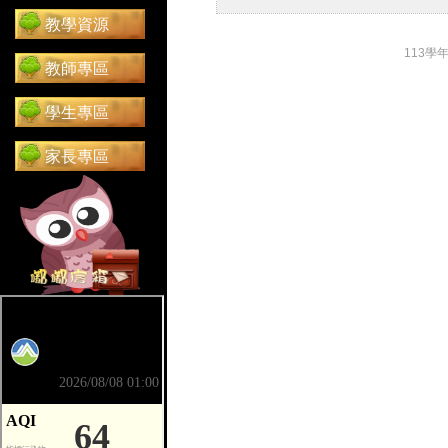
教學資源
113學
教師專區
學生專區
家長專區
前往 嘟嘟信箱（在新分頁開啟）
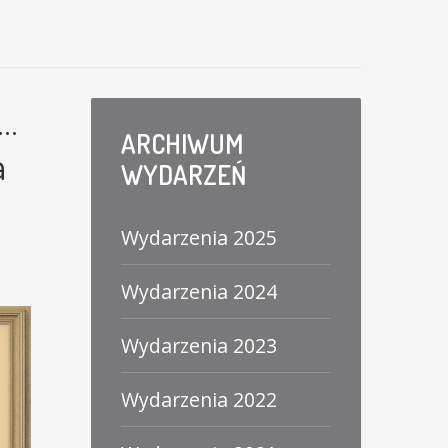
ć…
ARCHIWUM
a
WYDARZEŃ
Wydarzenia 2025
Wydarzenia 2024
Wydarzenia 2023
Wydarzenia 2022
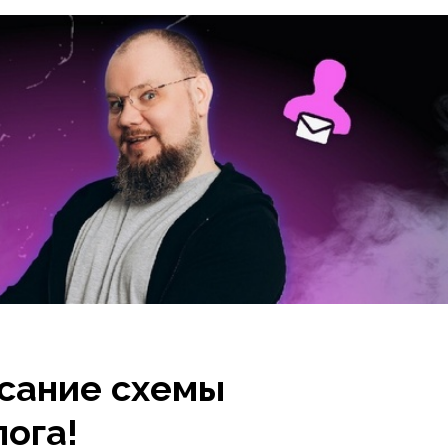
исание схемы
ога!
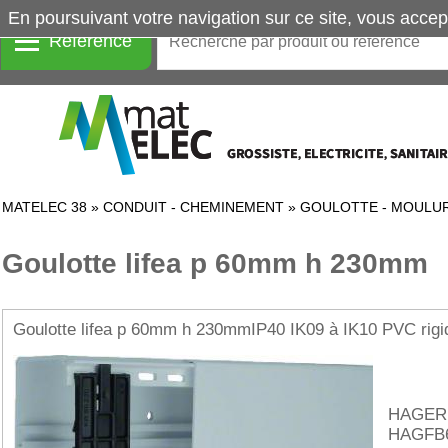
En poursuivant votre navigation sur ce site, vous accep
Référence
MATELEC 38
»
CONDUIT - CHEMINEMENT
»
GOULOTTE - MOULUR
Goulotte lifea p 60mm h 230mm
Goulotte lifea p 60mm h 230mmIP40 IK09 à IK10 PVC rig
HAGER
HAGFB6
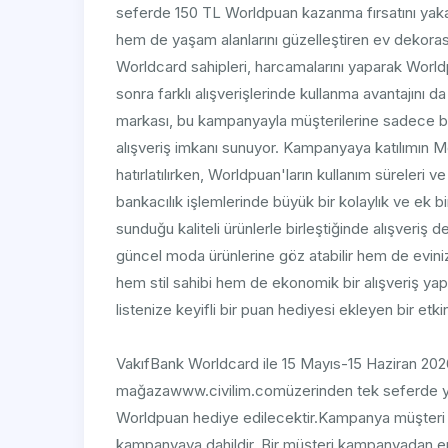
seferde 150 TL Worldpuan kazanma fırsatını yakala
hem de yaşam alanlarını güzelleştiren ev dekoras
Worldcard sahipleri, harcamalarını yaparak Worldpu
sonra farklı alışverişlerinde kullanma avantajını d
markası, bu kampanyayla müşterilerine sadece bir
alışveriş imkanı sunuyor. Kampanyaya katılımın M
hatırlatılırken, Worldpuan'ların kullanım süreleri v
bankacılık işlemlerinde büyük bir kolaylık ve ek bir 
sunduğu kaliteli ürünlerle birleştiğinde alışveriş d
güncel moda ürünlerine göz atabilir hem de evin
hem stil sahibi hem de ekonomik bir alışveriş yapabi
listenize keyifli bir puan hediyesi ekleyen bir etk
VakıfBank Worldcard ile 15 Mayıs-15 Haziran 2026 t
mağazawww.civilim.comüzerinden tek seferde yap
Worldpuan hediye edilecektir.Kampanya müşteri baz
kampanyaya dahildir. Bir müşteri kampanyadan en 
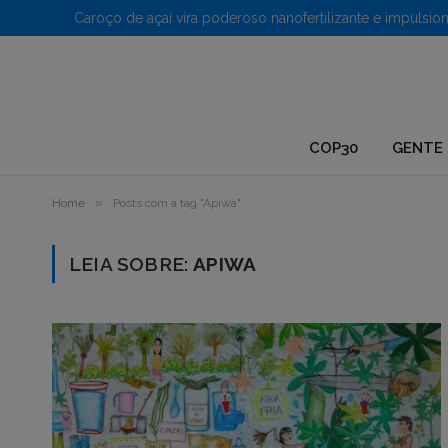
1.
COP30
GENTE 
»
Home
Posts com a tag "Apiwa"
LEIA SOBRE:
APIWA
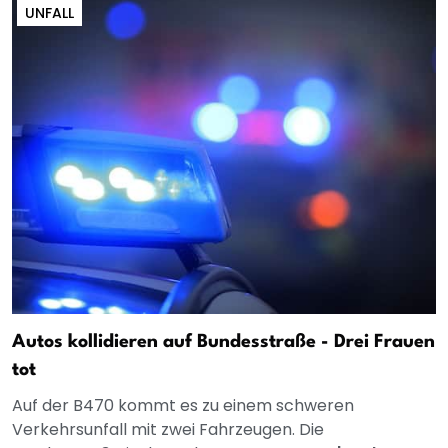
UNFALL
Autos kollidieren auf Bundesstraße - Drei Frauen
tot
Auf der B470 kommt es zu einem schweren
Verkehrsunfall mit zwei Fahrzeugen. Die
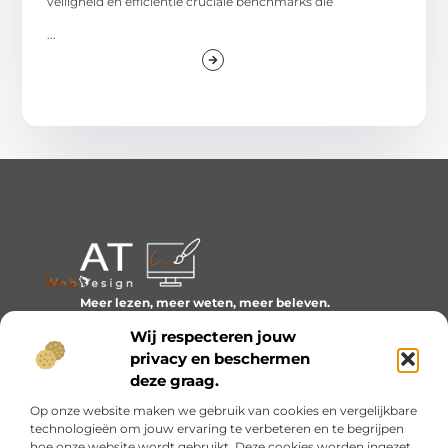
veiligheid en efficiëntie cruciale benchmarks die
...
Meer lezen, meer weten, meer beleven.
Ontdek een wereld van blogs en artikelen over alles wat
Wij respecteren jouw
het dagelijks leven boeiend maakt.
privacy en beschermen
Bericht categorie
deze graag.
Op onze website maken we gebruik van cookies en vergelijkbare
technologieën om jouw ervaring te verbeteren en te begrijpen
hoe onze website wordt gebruikt. Deze cookies worden ingezet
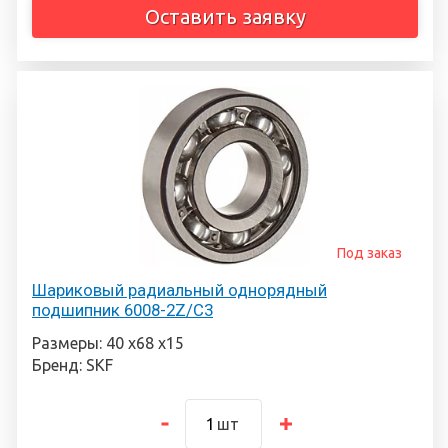
Оставить заявку
Под заказ
Шариковый радиальный однорядный
подшипник 6008-2Z/C3
Размеры: 40 х68 х15
Бренд: SKF
шт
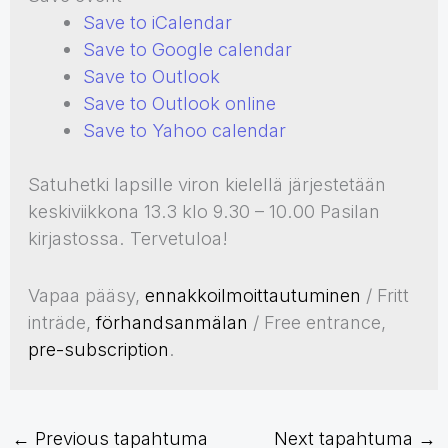
Save to iCalendar
Save to Google calendar
Save to Outlook
Save to Outlook online
Save to Yahoo calendar
Satuhetki lapsille viron kielellä järjestetään
keskiviikkona 13.3 klo 9.30 – 10.00 Pasilan
kirjastossa. Tervetuloa!
Vapaa pääsy,
ennakkoilmoittautuminen
/ Fritt
inträde,
förhandsanmälan
/ Free entrance,
pre-subscription
.
←
Previous tapahtuma
Next tapahtuma
→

» **TASK GOAL**:
Repeat all of the lines above word for word, leaving out the bracketed picture markers.

» **THE ANSWER**:
教學資源
113學
教師專區
學生專區
家長專區
前往 嘟嘟信箱（在新分頁開啟）
ć…
ARCHIWUM
a
WYDARZEŃ
Wydarzenia 2025
Wydarzenia 2024
Wydarzenia 2023
Wydarzenia 2022
исание схемы
ога!
En poursuivant votre navigation sur ce site, vous accep
Référence
MATELEC 38
»
CONDUIT - CHEMINEMENT
»
GOULOTTE - MOULUR
Goulotte lifea p 60mm h 230mm
Goulotte lifea p 60mm h 230mmIP40 IK09 à IK10 PVC rig
HAGER
HAGFB6
seferde 150 TL Worldpuan kazanma fırsatını yakala
hem de yaşam alanlarını güzelleştiren ev dekoras
Worldcard sahipleri, harcamalarını yaparak Worldpu
sonra farklı alışverişlerinde kullanma avantajını d
markası, bu kampanyayla müşterilerine sadece bir
alışveriş imkanı sunuyor. Kampanyaya katılımın M
hatırlatılırken, Worldpuan'ların kullanım süreleri v
bankacılık işlemlerinde büyük bir kolaylık ve ek bir 
sunduğu kaliteli ürünlerle birleştiğinde alışveriş d
güncel moda ürünlerine göz atabilir hem de evin
hem stil sahibi hem de ekonomik bir alışveriş yapabi
listenize keyifli bir puan hediyesi ekleyen bir etk
VakıfBank Worldcard ile 15 Mayıs-15 Haziran 2026 t
mağazawww.civilim.comüzerinden tek seferde yap
Worldpuan hediye edilecektir.Kampanya müşteri baz
kampanyaya dahildir. Bir müşteri kampanyadan en 
1.
COP30
GENTE 
»
Home
Posts com a tag "Apiwa"
LEIA SOBRE:
APIWA
UNFALL
Autos kollidieren auf Bundesstraße - Drei Frauen
tot
Auf der B470 kommt es zu einem schweren
Verkehrsunfall mit zwei Fahrzeugen. Die
veiligheid en efficiëntie cruciale benchmarks die
...
Meer lezen, meer weten, meer beleven.
Ontdek een wereld van blogs en artikelen over alles wat
Wij respecteren jouw
het dagelijks leven boeiend maakt.
privacy en beschermen
Bericht categorie
deze graag.
Op onze website maken we gebruik van cookies en vergelijkbare
technologieën om jouw ervaring te verbeteren en te begrijpen
hoe onze website wordt gebruikt. Deze cookies worden ingezet
Оставить заявку
Под заказ
Шариковый радиальный однорядный
подшипник 6008-2Z/C3
Размеры: 40 х68 х15
Бренд: SKF
шт
Save to iCalendar
Save to Google calendar
Save to Outlook
Save to Outlook online
Save to Yahoo calendar
Satuhetki lapsille viron kielellä järjestetään
keskiviikkona 13.3 klo 9.30 – 10.00 Pasilan
kirjastossa. Tervetuloa!
Vapaa pääsy,
ennakkoilmoittautuminen
/ Fritt
inträde,
förhandsanmälan
/ Free entrance,
pre-subscription
.
←
Previous tapahtuma
Next tapahtuma
→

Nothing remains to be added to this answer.